In 2003, I heard Rev. Nkhoma preach in Peru, New York. His message was very simple, things are getting very crazy. The Libyians are trying to steal the election and Muwezi is trying to rewrite the constitution to be another Banda, but this time turn Malawi into the kind of place we see in The Sudan. Not good.
Sitting in the pew I distinctly remember thinking, “are you out of your mind? A small presbytery in Northern New York is going to wade into an African presidential election to thwart the designs of radical Islam? Not a chance.” I’ve said before and will say again, I am now ready to say, do you need me to campaign, give money, politic? I am ready for all the above. What a difference five years and four trips to Malawi has made.
In 2009 the Presbytery of Northern New York will send a group to “discern” whether or not to renew its partnership with the Synod of Livingstonia.
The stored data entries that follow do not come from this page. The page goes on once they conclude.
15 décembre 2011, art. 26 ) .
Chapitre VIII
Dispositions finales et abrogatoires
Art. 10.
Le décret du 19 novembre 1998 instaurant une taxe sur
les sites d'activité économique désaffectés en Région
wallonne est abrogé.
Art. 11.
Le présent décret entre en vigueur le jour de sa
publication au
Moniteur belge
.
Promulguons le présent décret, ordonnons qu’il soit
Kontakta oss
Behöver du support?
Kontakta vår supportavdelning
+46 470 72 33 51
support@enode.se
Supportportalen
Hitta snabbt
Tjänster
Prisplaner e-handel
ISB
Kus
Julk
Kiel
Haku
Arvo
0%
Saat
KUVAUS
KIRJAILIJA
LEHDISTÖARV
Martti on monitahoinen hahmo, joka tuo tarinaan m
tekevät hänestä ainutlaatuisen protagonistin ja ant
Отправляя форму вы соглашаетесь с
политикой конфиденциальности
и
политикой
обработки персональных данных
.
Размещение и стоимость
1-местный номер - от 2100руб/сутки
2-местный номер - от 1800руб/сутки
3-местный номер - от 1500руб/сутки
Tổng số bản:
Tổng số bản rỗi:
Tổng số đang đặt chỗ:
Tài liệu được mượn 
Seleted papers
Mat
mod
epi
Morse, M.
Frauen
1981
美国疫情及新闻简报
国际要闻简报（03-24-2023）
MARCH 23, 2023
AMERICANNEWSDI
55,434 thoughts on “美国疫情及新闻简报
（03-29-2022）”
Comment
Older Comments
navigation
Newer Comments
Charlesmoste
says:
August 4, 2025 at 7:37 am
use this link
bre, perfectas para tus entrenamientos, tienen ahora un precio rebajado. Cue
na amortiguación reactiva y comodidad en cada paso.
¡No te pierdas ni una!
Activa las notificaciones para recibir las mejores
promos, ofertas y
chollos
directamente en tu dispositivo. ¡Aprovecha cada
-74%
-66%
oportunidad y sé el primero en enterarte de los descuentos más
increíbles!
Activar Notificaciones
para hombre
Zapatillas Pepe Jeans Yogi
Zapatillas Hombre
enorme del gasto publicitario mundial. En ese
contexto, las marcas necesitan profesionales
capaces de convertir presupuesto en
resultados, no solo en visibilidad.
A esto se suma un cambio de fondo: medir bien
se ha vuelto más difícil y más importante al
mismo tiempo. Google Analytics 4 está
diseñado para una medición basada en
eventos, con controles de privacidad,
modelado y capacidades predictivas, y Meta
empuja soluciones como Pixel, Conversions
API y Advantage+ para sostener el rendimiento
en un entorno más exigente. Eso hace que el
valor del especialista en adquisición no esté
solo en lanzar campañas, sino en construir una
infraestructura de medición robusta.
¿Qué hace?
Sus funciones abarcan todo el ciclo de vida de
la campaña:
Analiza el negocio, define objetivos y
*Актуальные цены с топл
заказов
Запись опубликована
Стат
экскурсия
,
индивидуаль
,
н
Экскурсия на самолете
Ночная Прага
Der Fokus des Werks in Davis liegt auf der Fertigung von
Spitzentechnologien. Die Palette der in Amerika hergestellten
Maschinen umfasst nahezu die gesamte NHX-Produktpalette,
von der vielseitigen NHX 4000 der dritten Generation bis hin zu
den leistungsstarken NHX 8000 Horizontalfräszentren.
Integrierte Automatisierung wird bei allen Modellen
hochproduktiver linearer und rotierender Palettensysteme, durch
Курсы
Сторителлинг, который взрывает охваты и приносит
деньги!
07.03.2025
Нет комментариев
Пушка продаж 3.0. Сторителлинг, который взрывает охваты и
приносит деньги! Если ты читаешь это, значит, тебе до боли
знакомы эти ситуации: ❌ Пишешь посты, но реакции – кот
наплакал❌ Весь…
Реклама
This could be the best of times or the worst of times. The determining factor will be how much it wants to help the North fight off the influence of radical Islam in Africa and who the new General Secretary will be. But if it comes unprepared to stand in solidarity with the challenge Libya and others represents, its overtures will be met as nothing more than cash. And you want to be much more than cash here. You do.
At the home of Mr. Mkandawire this became flesh. “We pray for you since 9/11.” This is good, but what is better is the Malawians in the North do more than pray. They work to protect their country from becoming the place where the next terrorist cell emerges. That’s a lot of hard work.
Next summer the presbytery of Northern New York will send a group to “discern.” I hope when they come they have a good idea of the stakes. For in 2009 the stakes will be high.
The stakes are so high I will encourage my congregation and others in the presbytery who are deeply invested in Malawi to negotiate partnership agreements of their own. The reason: an organization that meets four times a year with spotty attendance of its members might not be prepared to move as quickly and as intentionally as our “partners” might need. This will not prove popular on the U.S. side, but so be it. For me it’s a question of timing. Now is not the time for bureaucratic slow play. I believe Malawi will grow and human rights will prosper and people in extreme poverty will rise beyond it with democracy. In 2009 Malawi will choose if this is the course it will take. What a time to be in the midst. In such a moment its good to remember: timing is everything.